Yo entré por indicación del Partido. No quiero decir que me metiera el Partido. A mí en realidad no me interesaba, de hecho ganaba en aquellos tiempos unas 150.000 pesetas y la primera nómina del Ayuntamiento fue de 33.000 ptas. Perdía mucho dinero y durante dos años tuve que tirar de los ahorros. Y mi Josefa tuvo que volver a las casas. 
Pero era necesario. Y también era el momento. Estaban a punto de llegar los primeros ayuntamientos democráticos desde la República. Había muchos servicios que prestar y muy pocos trabajadores para darlos. Había que democratizar la institución, participar en ella, cambiarla, devolvérsela a los ciudadanos. Por eso entré. Al igual que nos implicábamos en las asociaciones de vecinos o en las APAs, nos implicamos en el Ayuntamiento. 
También nos ayudaron los tiempos y la legislación. Nos hicieron contratos de un mes, pero si te hacían varios seguidos te tenían que hacer fijo. Entre el alcalde que salía, Matheo Lauaces, que era un hombre dialogante y respetuoso, y los nuevos que entraron, comunistas y socialistas, se fueron ampliando las plantillas y los servicios que necesitaba la población. 
También tuve claro desde el principio donde estaba mi lugar. Con los trabajadores. Incluso cuando mis compañeros llegaron a gobernar no confundí mi sitio. Algunos de ellos si se confundieron y en cuanto le dieron el acta de concejal pretendieron torearnos, y por los comportamientos de uno de ellos, por enfrentarme a él en defensa de los trabajadores me costó la expulsión del Partido, aunque luego, al cabo de los meses me vinieron a buscar, me reconcilié con todos menos con uno. Los toreros a la plaza. 

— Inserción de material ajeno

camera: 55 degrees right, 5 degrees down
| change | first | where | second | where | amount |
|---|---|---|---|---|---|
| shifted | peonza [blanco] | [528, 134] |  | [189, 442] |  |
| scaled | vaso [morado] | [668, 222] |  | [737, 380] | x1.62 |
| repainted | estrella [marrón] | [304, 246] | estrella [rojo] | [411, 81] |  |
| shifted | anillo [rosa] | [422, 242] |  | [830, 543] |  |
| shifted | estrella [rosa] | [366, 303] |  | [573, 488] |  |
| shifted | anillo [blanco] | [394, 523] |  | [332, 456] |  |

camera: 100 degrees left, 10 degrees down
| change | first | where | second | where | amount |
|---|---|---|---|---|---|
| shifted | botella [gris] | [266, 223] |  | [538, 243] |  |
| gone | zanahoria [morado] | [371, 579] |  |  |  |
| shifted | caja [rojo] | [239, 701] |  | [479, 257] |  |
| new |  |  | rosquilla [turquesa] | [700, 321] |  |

Pero con la mayoría de ellos me siento decepcionado, cuando veo la cantidad de antiguos compañeros metidos en negocios, en el ladrillo, enriqueciéndose sin ningún pudor. 

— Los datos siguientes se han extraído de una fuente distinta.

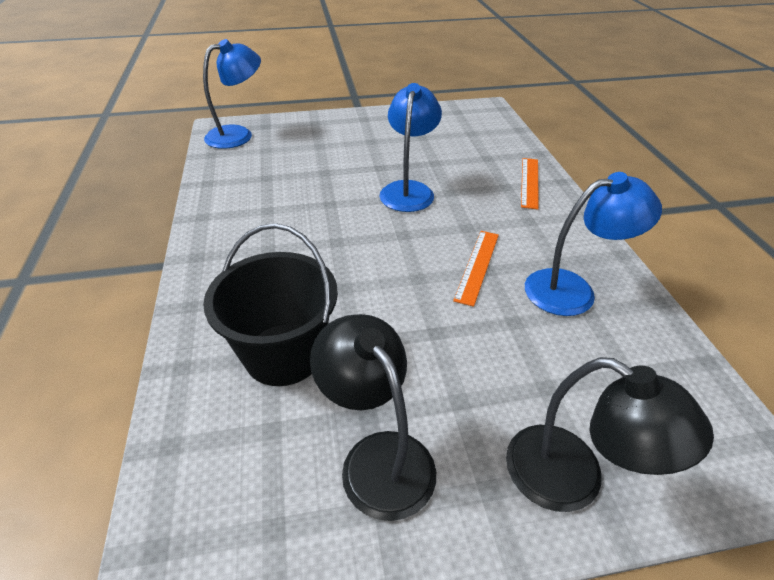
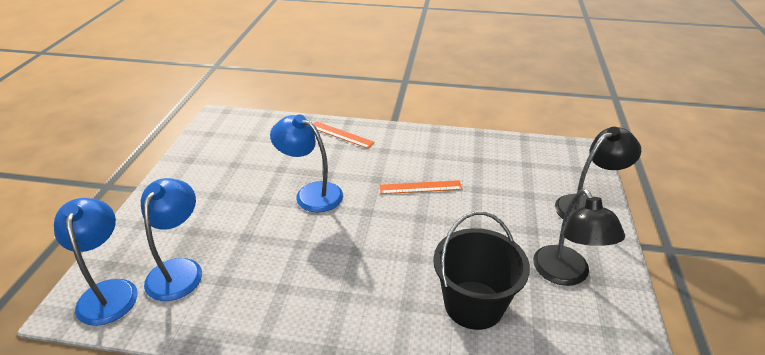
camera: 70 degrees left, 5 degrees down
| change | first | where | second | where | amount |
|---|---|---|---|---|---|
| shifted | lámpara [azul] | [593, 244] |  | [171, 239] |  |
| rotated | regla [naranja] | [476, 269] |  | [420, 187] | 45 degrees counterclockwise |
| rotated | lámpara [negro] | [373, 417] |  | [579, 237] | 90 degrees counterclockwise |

Veo que mucha gente sin oficio ni beneficio se han agarrado a los partidos o sindicatos para solucionar su papeleta, importándoles un carajo las ideas y los principios. Pero en las mismas direcciones de partidos y sindicatos se ha premiado a los que siempre obedecen y no cuestionan, a los clientelistas. Hay una falta de cultura democrática y los mismos partidos no han hecho esa pedagogía, cortando de raíz, en ocasiones, el debate y la crítica. 
La izquierda debe ser un escaparate de honestidad, y sin embargo todos hemos visto como muchos se han dejado corromper por el dinero o por la posición de poder. Que las gentes llamadas de izquierdas caigan en la corrupción desmoraliza más si cabe a la sociedad.
Con todo y a mis setenta años sigo en la brecha. Muchas gentes me han decepcionado, pero otras muchas me han enseñado que no hay que desfallecer en la lucha por una sociedad más justa en todos los sentidos. 
Aunque haya podido parecer que el trabajo en el partido, en el sindicato, o en las distintas asociaciones en las que he estado ha sido lo más importante de mi vida, ha habido algo por encima de todo ello, y ha sido mi familia. Mi mujer y mis hijos han sido lo mejor. Josefa, mi mujer, es la que más ha sufrido mi opción personal tan comprometida. Ella hubiese querido que no me dedicara tanto, pero también era consciente de la sociedad que nos ha tocado vivir. Los dos desde muy jóvenes hemos visto y hemos sufrido las injusticias y la falta de libertad, y, sencillamente, no hemos podido mirar para otro lado.